Steve grew up in New York City, where he attended Stuyvesant High School, Queens College, and the New School for Social Research. He started out in the late '60s on Wall Street, as a stock trader. He spent the early 70's driving a cab in Manhattan and travelling in Afghanistan, Crete, and California.

In 1973, Steve and his wife Ellie opened Original Leather, on the site of an historic sandal shop on West Fourth Street in the Village where Bob Dylan wrote "Positively Fourth Street". The business grew into a seven store, luxury leather goods chain. Years later, on a lark, they also created Mary's Dairy, a high end, edgy, ice cream store. The stores garnered extensive media coverage and effusive praise from the food press. Mary's Dairy loyal following packed the stores. Lines flowed out of the door. Money flew out the window. It was a critical success, but hardly a financial one. Tired of thirty five years of store ownership, they closed both operations.

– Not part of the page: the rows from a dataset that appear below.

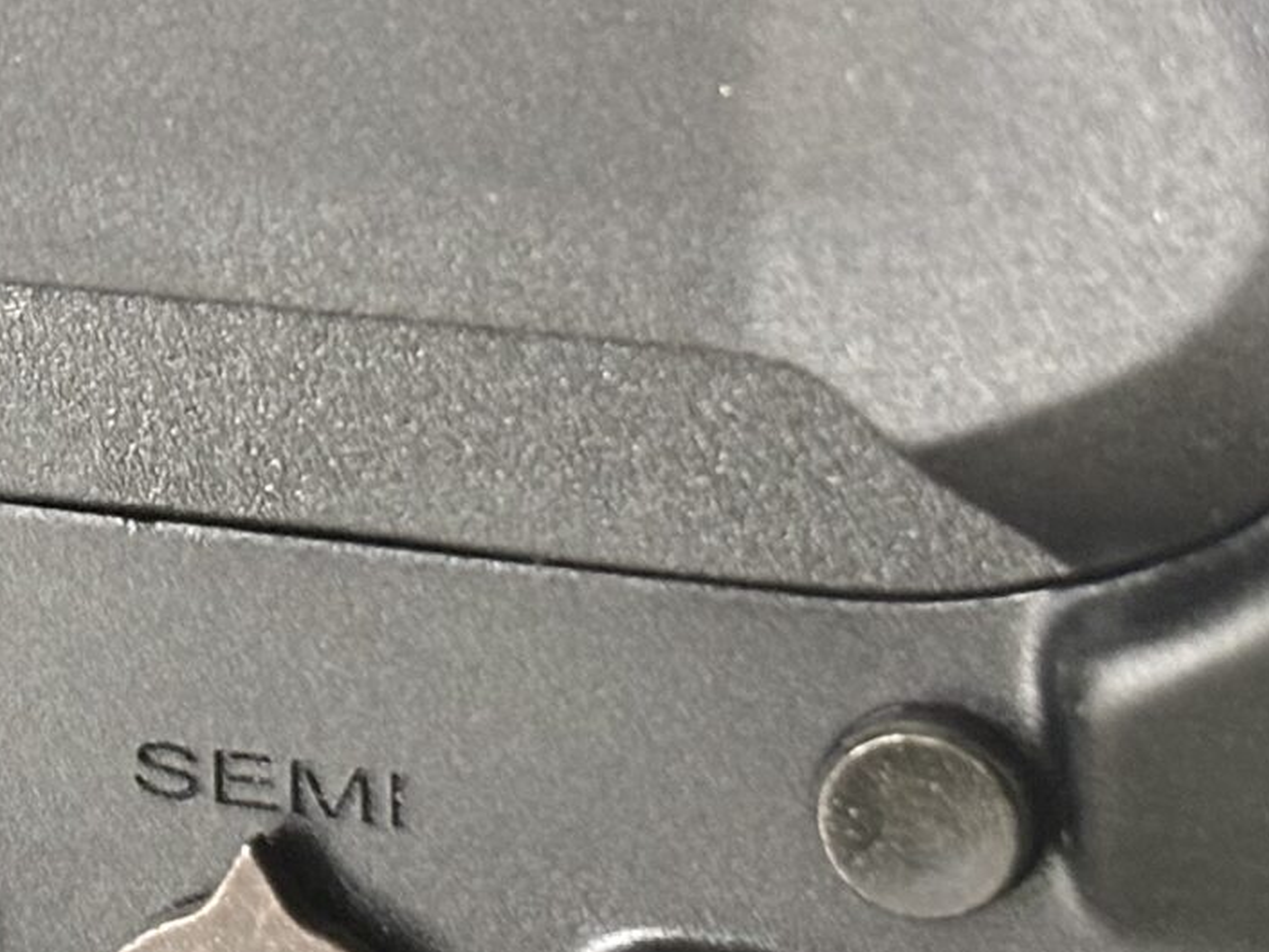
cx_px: -768
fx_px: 6929
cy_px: 748
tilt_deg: -18.8
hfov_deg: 10.1
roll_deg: +2.1
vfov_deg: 7.8
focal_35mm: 189
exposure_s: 1/40
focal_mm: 5.96
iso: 200
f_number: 1.6
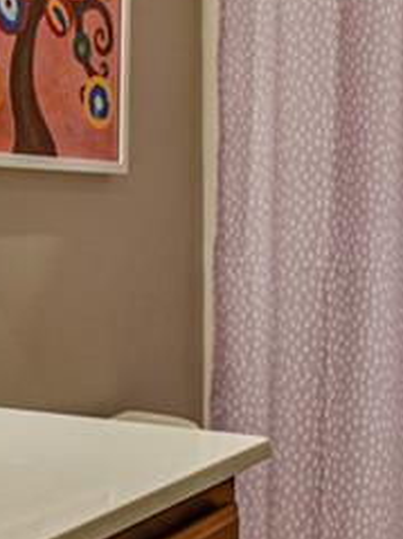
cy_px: 195
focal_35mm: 66
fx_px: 1025
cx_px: 261
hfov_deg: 22.2
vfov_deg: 29.3
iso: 800
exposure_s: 1/80
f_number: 4.5
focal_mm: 16
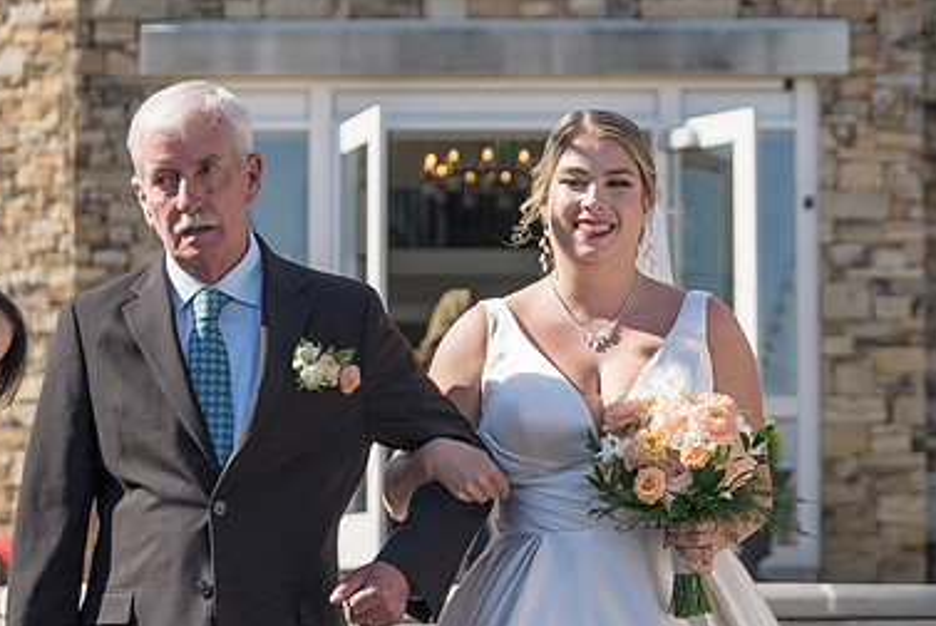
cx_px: 495
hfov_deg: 16.8
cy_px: 392
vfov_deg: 11.2
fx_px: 3174
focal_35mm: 122
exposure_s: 1/800
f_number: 4
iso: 100
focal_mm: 70
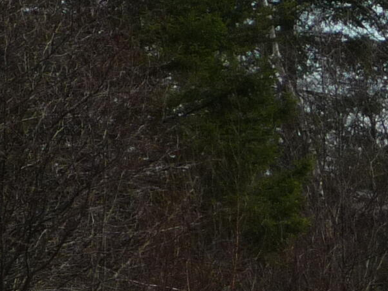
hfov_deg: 6.8
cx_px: 830
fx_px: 3138
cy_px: 375
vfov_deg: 5.3
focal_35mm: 280
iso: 100
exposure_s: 1/640
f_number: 4.5
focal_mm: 9.9
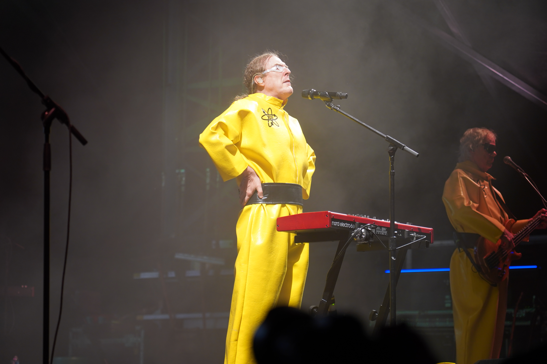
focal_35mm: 105
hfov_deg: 19.5
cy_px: 182
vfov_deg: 13.0
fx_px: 1595
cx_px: 274
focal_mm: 105
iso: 800
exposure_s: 1/160
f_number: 4
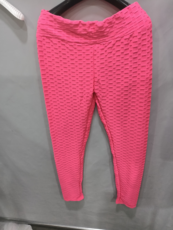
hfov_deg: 51.4
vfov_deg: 65.3
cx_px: 86
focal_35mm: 27
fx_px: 180
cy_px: 115
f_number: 1.8
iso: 1000
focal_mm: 3.61
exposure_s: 1/100
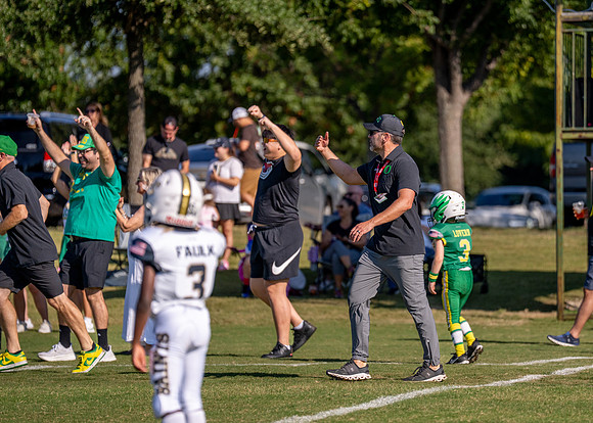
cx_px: 376
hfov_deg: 7.8
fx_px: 4355
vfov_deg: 5.6
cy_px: 218
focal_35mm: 259
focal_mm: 200
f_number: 2.8
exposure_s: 1/8000
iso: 250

Steve joined Sinvin Realty in 2006 as a broker of retail space. His strength as a commercial real estate salesperson grows out of his a experience as a retailer, and his gift for uniting landlords and tenants as partners rather than adversaries. He takes pride in turning contentious situations into occasions for cooperation.

A second novel, and a collection of short stories, are brewing.